## Excerpted text
________________
TimelessLogs Architecture

Supervision Tree

The application starts a flat supervision tree with :one_for_one strategy. Each child can restart independently without affecting the others. The HTTP server is optional and only started when configured.

graph TD
    S["TimelessLogs.Application
Supervisor :one_for_one"]
    S --> R["TimelessLogs.Registry
Registry :duplicate"]
    S --> I["TimelessLogs.Index
GenServer"]
    S --> FS["FlushSupervisor
Task.Supervisor"]
    S --> B["TimelessLogs.Buffer
GenServer"]
    S --> C["TimelessLogs.Compactor
GenServer"]
    S --> RT["TimelessLogs.Retention
GenServer"]
    S -.-> H["TimelessLogs.HTTP
Bandit (optional)"]

    style H stroke-dasharray: 5 5

• Registry — Duplicate-key registry for real-time log subscriptions
• Index — SQLite persistence + ETS caching for block metadata and term index
• FlushSupervisor — Task.Supervisor managing concurrent async flush tasks
• Buffer — Accumulates log entries, auto-flushes on size or interval threshold
• Compactor — Merges raw blocks into compressed blocks (zstd or OpenZL)
________________
## Task requirements
1/ Please write out the portion of the TimelessLogs architecture notes that opens with the words containing "TimelessLogs Architecture" and closes with "started when configured.".
2/ According to the TimelessLogs architecture notes, which compression formats can the Compactor use when merging raw blocks?

## Collected data
________________
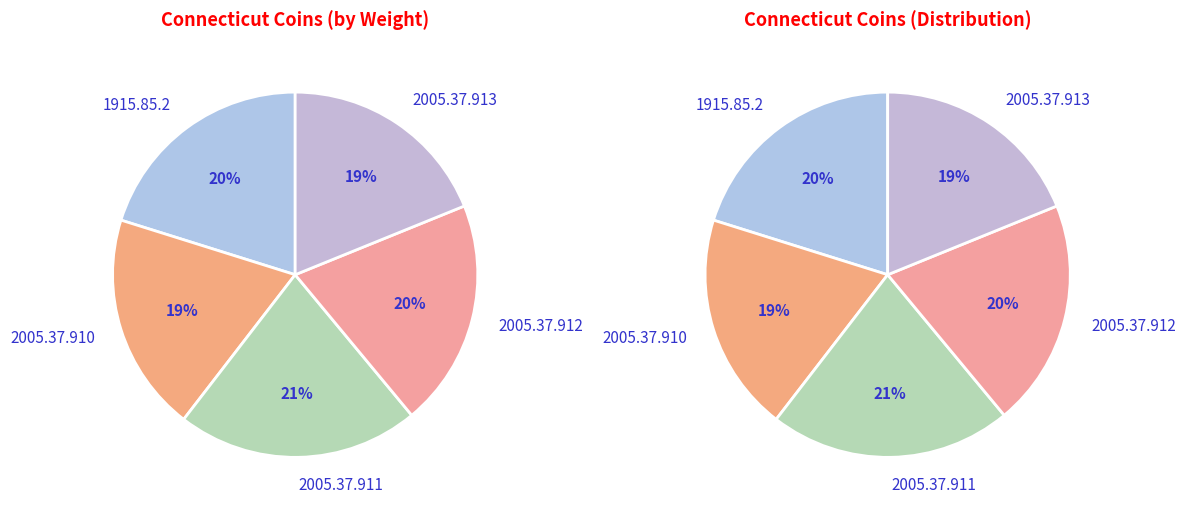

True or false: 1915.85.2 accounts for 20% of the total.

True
________________
## Problem solutions
1/
TimelessLogs Architecture

Supervision Tree

The application starts a flat supervision tree with :one_for_one strategy. Each child can restart independently without affecting the others. The HTTP server is optional and only started when configured.

2/ zstd or OpenZL.